Frequently asked questions
- What is a covered call on MG?
- A covered call on MG is the covered call strategy applied to MG (stock). The strategy is structurally neutral to slightly bullish: A covered call pairs long stock with a short out-of-the-money call, collecting premium and capping upside above the short strike in exchange for income. With MG stock trading near $16.91, the strikes shown on this page are snapped to the nearest listed MG chain strike and the premiums come straight from the end-of-day bid/ask midpoint.
- How are MG covered call max profit and max loss calculated?
- Max profit equals short-strike minus cost basis plus premium times 100; max loss is cost basis minus premium (at zero). Breakeven is cost basis minus premium. For the MG covered call priced from the end-of-day chain at a 30-day expiry (ATM IV 67.00%), the computed maximum profit is unbounded per contract and the computed maximum loss is unbounded per contract. Live intraday quotes will differ as the chain moves through the trading session.
- What is the breakeven for a MG covered call?

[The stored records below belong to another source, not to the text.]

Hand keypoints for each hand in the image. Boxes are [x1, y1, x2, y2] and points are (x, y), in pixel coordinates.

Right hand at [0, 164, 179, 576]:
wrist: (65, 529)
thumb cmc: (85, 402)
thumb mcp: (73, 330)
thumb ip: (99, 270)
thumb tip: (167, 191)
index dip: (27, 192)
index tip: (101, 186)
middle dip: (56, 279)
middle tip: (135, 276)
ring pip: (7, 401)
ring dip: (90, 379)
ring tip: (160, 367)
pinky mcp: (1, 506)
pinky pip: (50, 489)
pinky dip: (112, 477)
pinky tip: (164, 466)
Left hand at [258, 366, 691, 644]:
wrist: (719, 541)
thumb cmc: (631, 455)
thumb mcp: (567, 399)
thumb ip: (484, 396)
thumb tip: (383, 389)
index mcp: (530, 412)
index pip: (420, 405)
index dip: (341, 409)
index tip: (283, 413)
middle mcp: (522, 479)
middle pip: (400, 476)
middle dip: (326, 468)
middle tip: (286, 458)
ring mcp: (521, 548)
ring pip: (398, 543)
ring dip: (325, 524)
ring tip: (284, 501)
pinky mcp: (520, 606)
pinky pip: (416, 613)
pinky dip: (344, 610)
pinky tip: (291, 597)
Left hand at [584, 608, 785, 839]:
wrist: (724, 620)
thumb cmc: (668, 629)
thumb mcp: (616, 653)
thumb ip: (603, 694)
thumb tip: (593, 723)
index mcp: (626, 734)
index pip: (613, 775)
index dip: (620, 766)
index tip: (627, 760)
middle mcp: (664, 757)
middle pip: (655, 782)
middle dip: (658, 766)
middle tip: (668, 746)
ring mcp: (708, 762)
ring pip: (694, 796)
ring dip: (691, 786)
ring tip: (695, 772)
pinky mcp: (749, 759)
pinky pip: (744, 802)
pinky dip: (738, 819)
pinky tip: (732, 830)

- The breakeven for the MG covered call priced on this page is no defined breakeven on the modeled curve at expiration, derived from end-of-day chain premiums. Breakeven is the underlying price at which the strategy's P&L crosses zero ignoring transaction costs and assignment risk. The current MG market-implied 1-standard-deviation expected move is approximately 19.21%; if the move sits well outside the breakeven distance, the structure's risk-reward becomes correspondingly tighter.

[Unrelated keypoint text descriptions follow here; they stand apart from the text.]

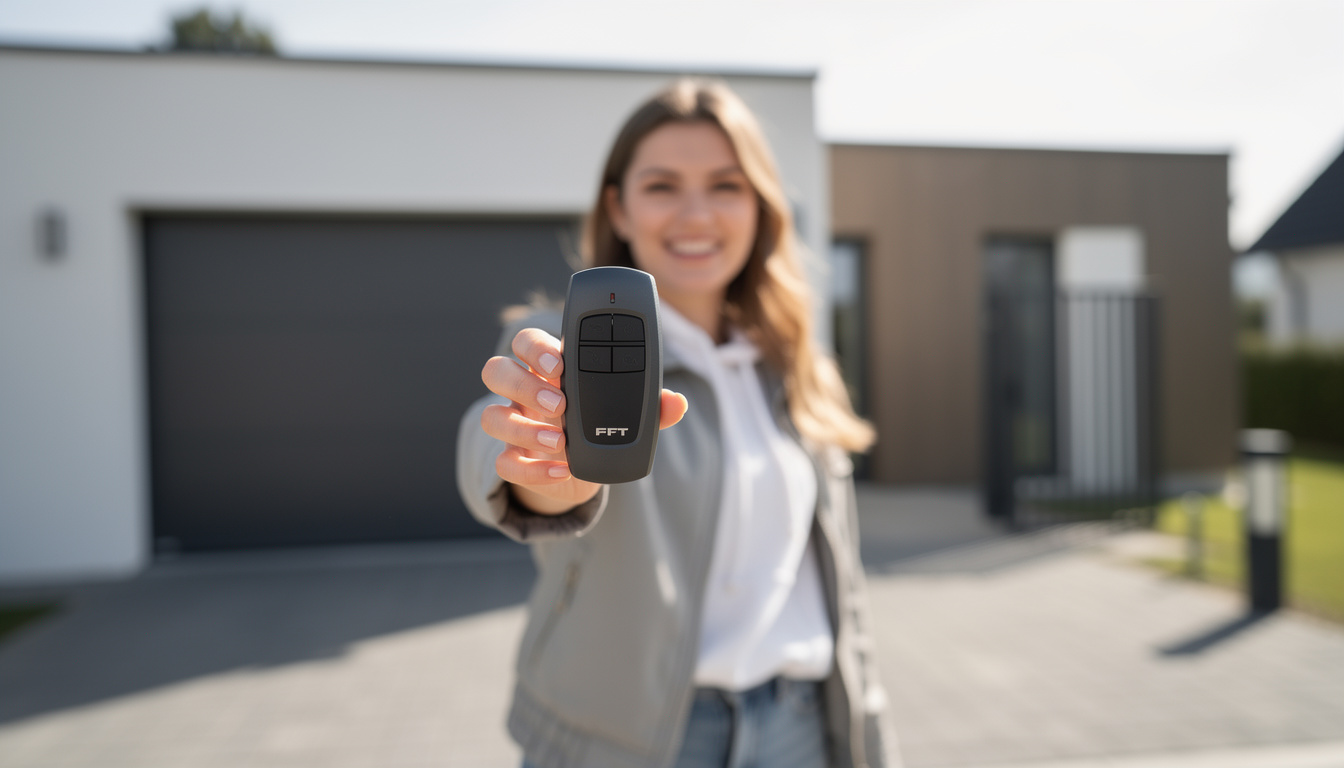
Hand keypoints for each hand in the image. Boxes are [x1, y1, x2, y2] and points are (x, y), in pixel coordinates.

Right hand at [480, 327, 687, 514]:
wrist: (582, 468)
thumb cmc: (598, 423)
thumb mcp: (624, 411)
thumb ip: (649, 404)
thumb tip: (676, 403)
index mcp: (548, 368)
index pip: (527, 342)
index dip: (536, 348)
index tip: (558, 364)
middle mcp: (523, 392)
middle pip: (497, 370)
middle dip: (524, 384)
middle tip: (559, 403)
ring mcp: (513, 425)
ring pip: (490, 416)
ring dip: (522, 428)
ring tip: (558, 440)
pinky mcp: (513, 460)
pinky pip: (504, 463)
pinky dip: (531, 470)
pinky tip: (560, 470)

- When should you consider a covered call on MG?
- Covered calls on MG are an income strategy run on existing MG stock positions; traders typically sell calls at 25-35 delta with 30-45 days to expiration to balance premium against upside cap.
- How does current MG implied volatility affect this covered call?
- MG ATM IV is at 67.00% with IV rank near 13.21%, which is on the low end of its 1-year range. Premium-buying structures (long call, long put, debit spreads) are relatively cheap in this regime; premium-selling structures collect less credit per unit risk.